Share of people working from home 🏠
Workers in America’s biggest, most competitive cities aren’t giving up the flexibility and savings — in both time and gas money — of working from home.
By the numbers: Overall, 15% of the U.S. worked from home last year, according to new Census figures released last week — but the numbers are much higher on both the East and West coasts, and in other large metro areas.
Boulder, Colo. had the highest share of remote workers of any metro area last year, at 32%. Denver wasn’t far behind.
San Francisco and San Jose were both in the top 10. Their main rival for tech jobs, Austin, Texas, was even higher.
Just over 25% of the workforce in the Washington, D.C. metro area is remote — the 6th highest rate of any city, and higher than any state.
The other side: Mississippi has the lowest share of remote workers in the U.S., at just 5.5%, and the Southeast generally is well below the national average.
Even so, every state has more remote workers now than it did in 2019, before the COVID pandemic began.
And even after two years, the trend line is barely moving.
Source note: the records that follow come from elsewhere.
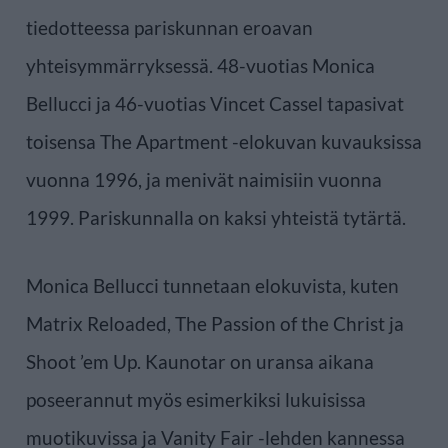
tiedotteessa pariskunnan eroavan
yhteisymmärryksessä. 48-vuotias Monica
Bellucci ja 46-vuotias Vincet Cassel tapasivat
toisensa The Apartment -elokuvan kuvauksissa
vuonna 1996, ja menivät naimisiin vuonna
1999. Pariskunnalla on kaksi yhteistä tytärtä.
Monica Bellucci tunnetaan elokuvista, kuten
Matrix Reloaded, The Passion of the Christ ja
Shoot ’em Up. Kaunotar on uransa aikana
poseerannut myös esimerkiksi lukuisissa
muotikuvissa ja Vanity Fair -lehden kannessa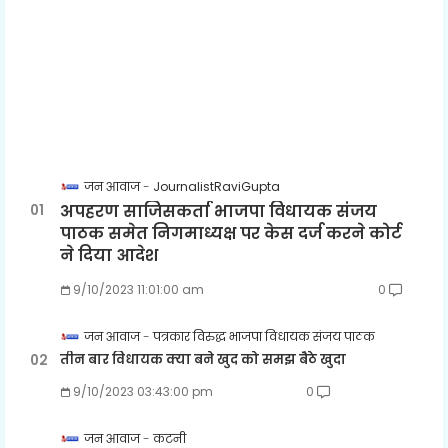
जन आवाज
JournalistRaviGupta
अपहरण साजिसकर्ता भाजपा विधायक संजय
पाठक समेत निगमाध्यक्ष पर केस दर्ज करने कोर्ट
ने दिया आदेश
9/10/2023 11:01:00 am
0
जन आवाज
पत्रकार विरुद्ध भाजपा विधायक संजय पाठक
तीन बार विधायक क्या बने खुद को समझ बैठे खुदा
9/10/2023 03:43:00 pm
0
जन आवाज
कटनी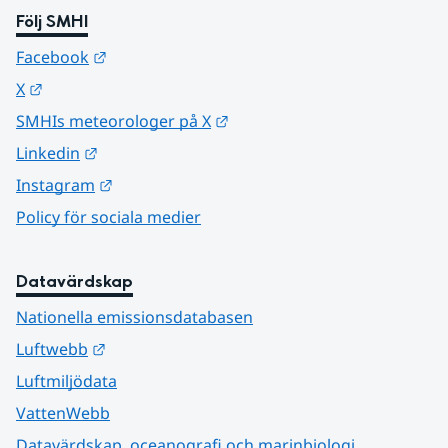
Följ SMHI
Länk till annan webbplats.
Facebook
Länk till annan webbplats.
X
Länk till annan webbplats.
SMHIs meteorologer på X
Länk till annan webbplats.
Linkedin
Länk till annan webbplats.
Instagram
Policy för sociala medier
Datavärdskap
Nationella emissionsdatabasen
Länk till annan webbplats.
Luftwebb
Luftmiljödata
VattenWebb
Datavärdskap, oceanografi och marinbiologi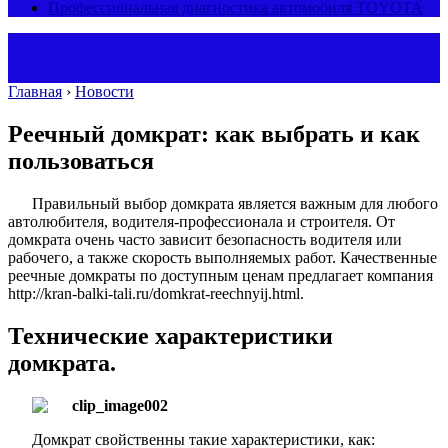
Профессиональная диагностика автомобиля TOYOTA
Главная
›
Новости
Реечный домкрат: как выбрать и как
пользоваться
Правильный выбор домкрата является важным для любого
автолюбителя, водителя-профессионала и строителя. От
домкрата очень часто зависит безопасность водителя или
рабочего, а также скорость выполняемых работ. Качественные
реечные домкраты по доступным ценам предлагает компания
http://kran-balki-tali.ru/domkrat-reechnyij.html.
Технические характеристики
домкрата.
Домкрат свойственны такие характеристики, как: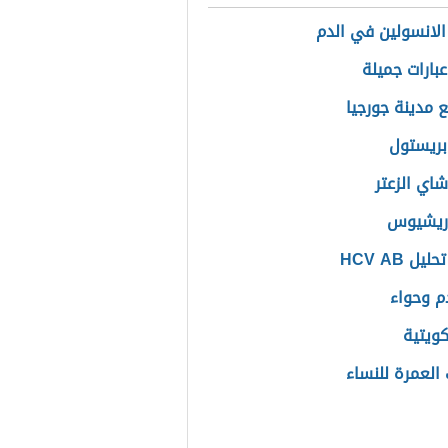
 الانسولين في الدم
عبارات جميلة
ع مدينة جورجيا
بريستول
شاي الزعتر
وريشيوس
يل HCV AB
دم وحواء
كويتية
العمرة للنساء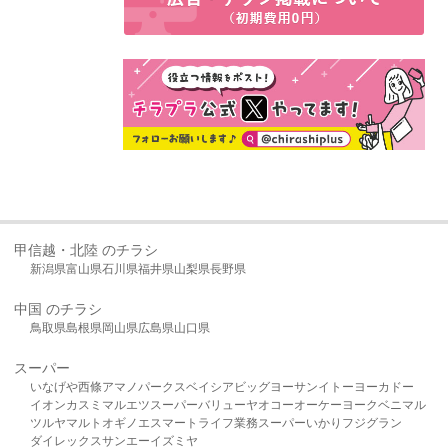
甲信越・北陸 のチラシ
新潟県
富山県
石川県
福井県
山梨県
長野県
中国 のチラシ
鳥取県
島根県
岡山県
広島県
山口県
スーパー
いなげや
西條
アマノパークス
ベイシア
ビッグヨーサン
イトーヨーカドー
イオン
カスミ
マルエツ
スーパーバリュー
ヤオコー
オーケー
ヨークベニマル
ツルヤ
マルト
オギノ
エスマート
ライフ
業務スーパー
いかり
フジグラン
ダイレックス
サンエー
イズミヤ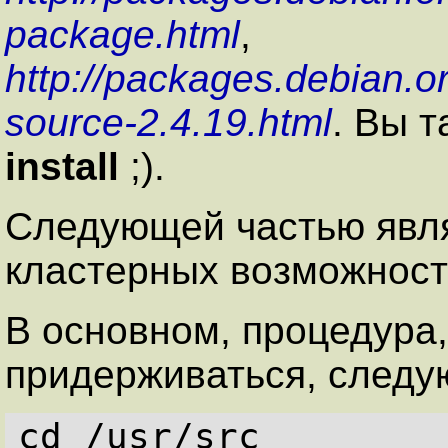
package.html
,
http://packages.debian.or
source-2.4.19.html
. Вы 
install
;).
Следующей частью явля
кластерных возможнос
В основном, процедура
придерживаться, следу
cd /usr/src
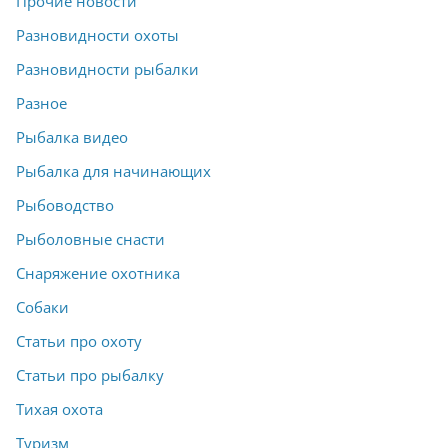
Прочие новости
Разновидности охоты
Разновидности рыбалки
Разное
Рыбалка видео
Рыбалка для начинающих
Рыбоводство
Рыболовные снасти
Снаряжение охотника
Собаки
Статьи про охоту
Статьи про рыбалку
Тихая охота
Туризм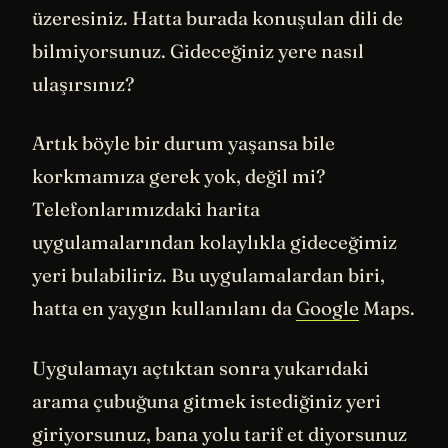
üzeresiniz. Hatta burada konuşulan dili de
bilmiyorsunuz. Gideceğiniz yere nasıl
ulaşırsınız?
Artık böyle bir durum yaşansa bile
korkmamıza gerek yok, değil mi?
Telefonlarımızdaki harita
uygulamalarından kolaylıkla gideceğimiz
yeri bulabiliriz. Bu uygulamalardan biri,
hatta en yaygın kullanılanı da
Google
Maps.
Uygulamayı açtıktan sonra yukarıdaki
arama çubuğuna gitmek istediğiniz yeri
giriyorsunuz, bana yolu tarif et diyorsunuz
Nationwide, the share of people working from home declined by less than 3 percentage points between 2021 and 2022, according to the Census figures.
What we’re watching: The work-from-home revolution is most entrenched in big cities with large concentrations of office buildings, and downtown economies that survived because of those office buildings being full.
Any number of large employers, from big banks in New York all the way up to the federal government, have tried to get their employees back to the office. For the most part, they haven’t been very successful.
The solution in these cities is more likely to come from ambitious redevelopment projects — converting office towers into residential buildings and central business districts into mixed-use neighborhoods.
That work is complex, difficult and extremely expensive, but it’s already underway in several cities.